Le gouvernement durcit le ton face aux pratiques qui mettent en danger les usagers de la route. Dans un communiqué officiel signé le 10 février 2026, le Vice-Premier ministre, ministre des Transports, Voies de Communication et Désenclavement, Jean-Pierre Bemba Gombo, annonce l’interdiction formelle de l’usage de feux non conformes à la réglementation routière ainsi que des éclairages LED installés en violation des normes en vigueur.
À travers le Communiqué officiel, le ministère rappelle que seuls les feux prescrits par la Loi n°78/022 du 30 août 1978 portant Nouveau Code de la route sont autorisés. Il est donc strictement interdit d’installer ou d’utiliser d’autres dispositifs lumineux que ceux prévus par la loi.
Le texte met particulièrement l’accent sur l’usage des éclairages à technologie LED placés à l’avant des véhicules. Ces dispositifs, souvent plus puissants que les feux standards, peuvent éblouir les conducteurs venant en sens inverse et réduire leur visibilité, augmentant ainsi les risques d’accidents. Le ministère souligne que tout éclairage entravant la visibilité des autres usagers constitue une infraction.

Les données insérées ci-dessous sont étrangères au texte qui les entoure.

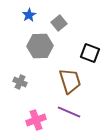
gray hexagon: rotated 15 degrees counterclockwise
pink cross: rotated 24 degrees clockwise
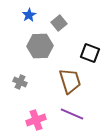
purple line: moved 3 px right, 2 px down
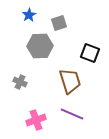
gray square: rotated 21 degrees clockwise
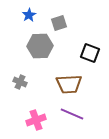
brown trapezoid: moved 1 px left, 3 px down; rotated 104 degrees clockwise
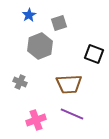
gray hexagon: rotated 20 degrees counterclockwise
black square: moved 4 px right, 1 px down
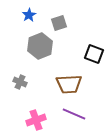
purple line: moved 2 px right
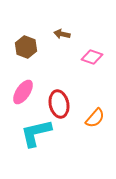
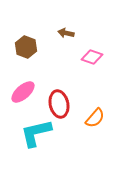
brown arrow: moved 4 px right, 1 px up
pink ellipse: rotated 15 degrees clockwise
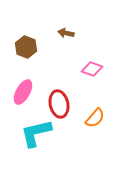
pink diamond: moved 12 px down
pink ellipse: rotated 20 degrees counterclockwise
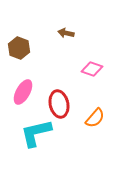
brown hexagon: moved 7 px left, 1 px down
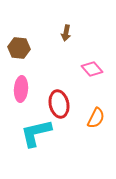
brown arrow: rotated 91 degrees counterclockwise
brown hexagon: rotated 15 degrees counterclockwise
pink diamond: rotated 30 degrees clockwise
pink ellipse: moved 2 px left, 3 px up; rotated 25 degrees counterclockwise
orange semicircle: moved 1 px right; rotated 15 degrees counterclockwise
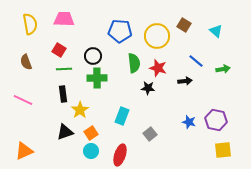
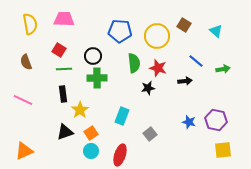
black star: rotated 16 degrees counterclockwise
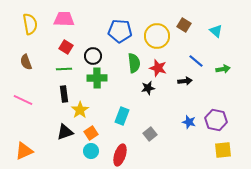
red square: moved 7 px right, 3 px up
black rectangle: moved 1 px right
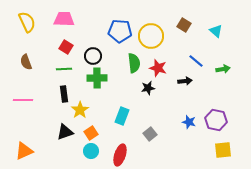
yellow semicircle: moved 3 px left, 2 px up; rotated 15 degrees counterclockwise
yellow circle: moved 6 px left
pink line: rotated 24 degrees counterclockwise
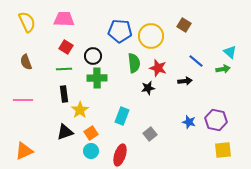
cyan triangle: moved 14 px right, 21 px down
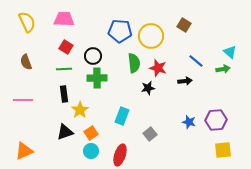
purple hexagon: rotated 15 degrees counterclockwise
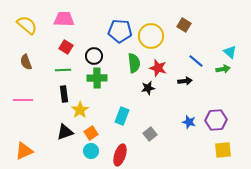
yellow semicircle: moved 3 px down; rotated 25 degrees counterclockwise
black circle: moved 1 px right
green line: moved 1 px left, 1 px down
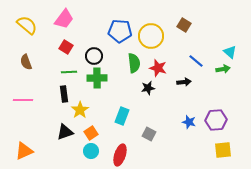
pink trapezoid: rotated 125 degrees clockwise
green line: moved 6 px right, 2 px down
black arrow: moved 1 px left, 1 px down
gray square: moved 1 px left; rotated 24 degrees counterclockwise
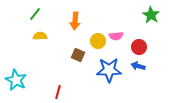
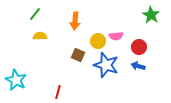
blue star: moved 3 px left, 5 px up; rotated 20 degrees clockwise
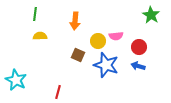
green line: rotated 32 degrees counterclockwise
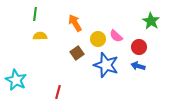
green star: moved 6 px down
orange arrow: moved 2 px down; rotated 144 degrees clockwise
pink semicircle: rotated 48 degrees clockwise
yellow circle: moved 2 px up
brown square: moved 1 px left, 2 px up; rotated 32 degrees clockwise
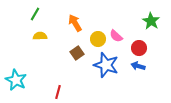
green line: rotated 24 degrees clockwise
red circle: moved 1 px down
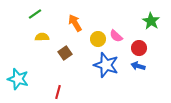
green line: rotated 24 degrees clockwise
yellow semicircle: moved 2 px right, 1 px down
brown square: moved 12 px left
cyan star: moved 2 px right, 1 px up; rotated 10 degrees counterclockwise
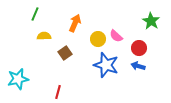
green line: rotated 32 degrees counterclockwise
orange arrow: rotated 54 degrees clockwise
yellow semicircle: moved 2 px right, 1 px up
cyan star: rotated 30 degrees counterclockwise
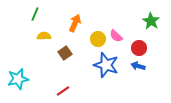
red line: moved 5 px right, 1 px up; rotated 40 degrees clockwise
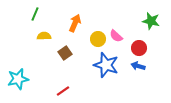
green star: rotated 18 degrees counterclockwise
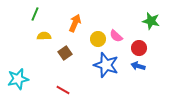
red line: moved 1 px up; rotated 64 degrees clockwise
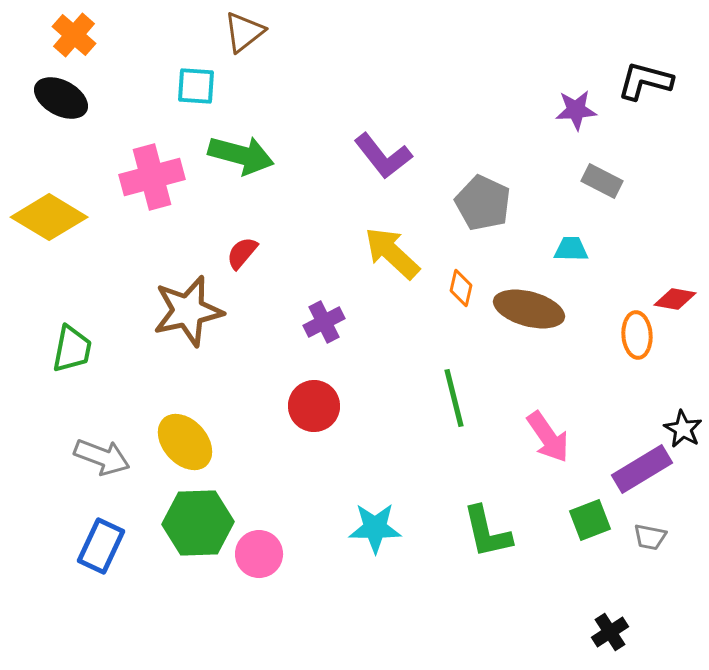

Les propriétaires et utilisateurs de véhicules, qu’il s’agisse de particuliers ou d’entreprises, sont invités à prendre toutes les dispositions nécessaires pour se conformer à ces prescriptions au plus tard le 1er mars 2026. Passé ce délai, les services compétents de l’État seront chargés de veiller strictement à l’application de cette mesure sur l’ensemble du territoire national.
Cette décision a pour but de renforcer la sécurité routière en République démocratique du Congo. Ces dernières années, les routes congolaises ont été marquées par de nombreux accidents, parfois liés à des problèmes de visibilité ou à des équipements inadaptés.
En rappelant les règles existantes et en fixant le délai pour la mise en conformité, le ministère entend responsabiliser les conducteurs et prévenir les comportements dangereux, en affirmant que la modernité ne doit pas se faire au détriment de la sécurité.
À quelques semaines de l’échéance, les automobilistes sont donc appelés à vérifier leurs équipements et à se mettre en règle afin d’éviter sanctions et désagréments, mais surtout pour contribuer à rendre les routes plus sûres pour tous.